Uitspraak
[woonplaats].
24 juni 1997.
Hoge Raad
In deze zaak heeft de Hoge Raad op 24 juni 1997 uitspraak gedaan in een cassatieprocedure tegen een arrest van het Gerechtshof te Amsterdam. De verdachte, eigenaar van een wapenhandel, werd beschuldigd van medeplichtigheid aan het overdragen van volautomatische wapens aan leden van een schietvereniging. Het Hof had eerder de verdachte veroordeeld tot een geldboete van vijftienhonderd gulden, subsidiair dertig dagen hechtenis, na een vonnis van de Politierechter in de Arrondissementsrechtbank te Utrecht. De verdachte stelde dat het Openbaar Ministerie niet ontvankelijk was in de strafvervolging, maar het Hof oordeelde dat het betoog van de raadsman niet als een uitdrukkelijk verweer was opgevat. De Hoge Raad bevestigde deze beslissing en oordeelde dat het Hof terecht had vastgesteld dat de vertegenwoordiger van de wapenhandel de wapens had overgedragen aan andere leden van de schietvereniging.

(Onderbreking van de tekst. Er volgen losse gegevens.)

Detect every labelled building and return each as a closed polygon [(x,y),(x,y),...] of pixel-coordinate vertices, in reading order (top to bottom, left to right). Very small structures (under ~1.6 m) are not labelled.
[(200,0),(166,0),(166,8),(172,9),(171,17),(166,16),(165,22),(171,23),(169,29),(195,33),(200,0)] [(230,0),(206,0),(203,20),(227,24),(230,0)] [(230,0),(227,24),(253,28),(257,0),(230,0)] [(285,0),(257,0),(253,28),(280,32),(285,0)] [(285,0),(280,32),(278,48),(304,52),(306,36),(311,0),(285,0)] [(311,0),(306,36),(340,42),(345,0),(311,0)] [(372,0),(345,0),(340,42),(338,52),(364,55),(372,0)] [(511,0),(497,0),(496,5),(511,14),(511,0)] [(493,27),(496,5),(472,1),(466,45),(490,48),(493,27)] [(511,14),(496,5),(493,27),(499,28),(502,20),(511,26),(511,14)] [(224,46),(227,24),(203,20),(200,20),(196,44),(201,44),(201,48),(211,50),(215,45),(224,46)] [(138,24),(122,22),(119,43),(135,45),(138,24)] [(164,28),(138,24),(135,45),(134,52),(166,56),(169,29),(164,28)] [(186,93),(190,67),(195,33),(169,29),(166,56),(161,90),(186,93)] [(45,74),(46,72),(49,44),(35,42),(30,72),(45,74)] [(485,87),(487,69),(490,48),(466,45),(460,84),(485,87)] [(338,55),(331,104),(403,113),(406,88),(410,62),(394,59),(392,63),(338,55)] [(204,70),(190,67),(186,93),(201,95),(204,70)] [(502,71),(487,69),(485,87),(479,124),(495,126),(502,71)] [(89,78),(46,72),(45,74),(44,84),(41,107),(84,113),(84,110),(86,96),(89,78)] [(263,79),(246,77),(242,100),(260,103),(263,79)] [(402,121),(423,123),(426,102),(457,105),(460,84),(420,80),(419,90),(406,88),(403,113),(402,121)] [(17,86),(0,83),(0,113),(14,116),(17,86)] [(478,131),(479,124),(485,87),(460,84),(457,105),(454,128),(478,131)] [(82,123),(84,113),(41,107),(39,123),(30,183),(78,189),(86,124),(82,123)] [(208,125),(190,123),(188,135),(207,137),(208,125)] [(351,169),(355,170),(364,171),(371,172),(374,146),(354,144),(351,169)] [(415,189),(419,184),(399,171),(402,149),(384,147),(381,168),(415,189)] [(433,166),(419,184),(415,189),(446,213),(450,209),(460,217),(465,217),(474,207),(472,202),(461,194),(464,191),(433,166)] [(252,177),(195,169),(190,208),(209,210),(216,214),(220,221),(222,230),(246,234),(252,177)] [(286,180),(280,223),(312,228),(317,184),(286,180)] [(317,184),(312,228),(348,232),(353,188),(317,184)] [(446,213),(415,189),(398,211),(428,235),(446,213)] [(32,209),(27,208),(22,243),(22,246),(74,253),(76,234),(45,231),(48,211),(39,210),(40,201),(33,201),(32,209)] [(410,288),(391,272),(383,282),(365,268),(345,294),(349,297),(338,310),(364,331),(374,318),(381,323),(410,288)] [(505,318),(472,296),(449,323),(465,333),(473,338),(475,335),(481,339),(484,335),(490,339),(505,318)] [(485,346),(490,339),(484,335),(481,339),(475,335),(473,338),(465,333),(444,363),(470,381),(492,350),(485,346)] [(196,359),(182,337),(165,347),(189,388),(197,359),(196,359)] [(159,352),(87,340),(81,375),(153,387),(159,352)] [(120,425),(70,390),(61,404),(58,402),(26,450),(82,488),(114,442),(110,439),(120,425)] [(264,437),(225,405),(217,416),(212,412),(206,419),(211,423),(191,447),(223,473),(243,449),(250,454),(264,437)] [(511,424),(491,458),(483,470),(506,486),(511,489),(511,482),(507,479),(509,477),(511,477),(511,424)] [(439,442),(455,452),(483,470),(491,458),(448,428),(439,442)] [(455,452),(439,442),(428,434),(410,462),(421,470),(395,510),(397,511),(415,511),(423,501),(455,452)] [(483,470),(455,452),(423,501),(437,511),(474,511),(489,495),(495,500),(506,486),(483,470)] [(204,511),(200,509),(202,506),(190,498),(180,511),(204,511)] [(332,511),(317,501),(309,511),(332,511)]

De Hoge Raad concludeerde dat de bewezenverklaring naar de eisen van de wet met redenen was omkleed en verwierp het cassatieberoep. De zaak benadrukt de uitleg van het begrip 'overdragen' in de Wet wapens en munitie, waarbij het gaat om het tijdelijk overdragen van feitelijke macht over een wapen.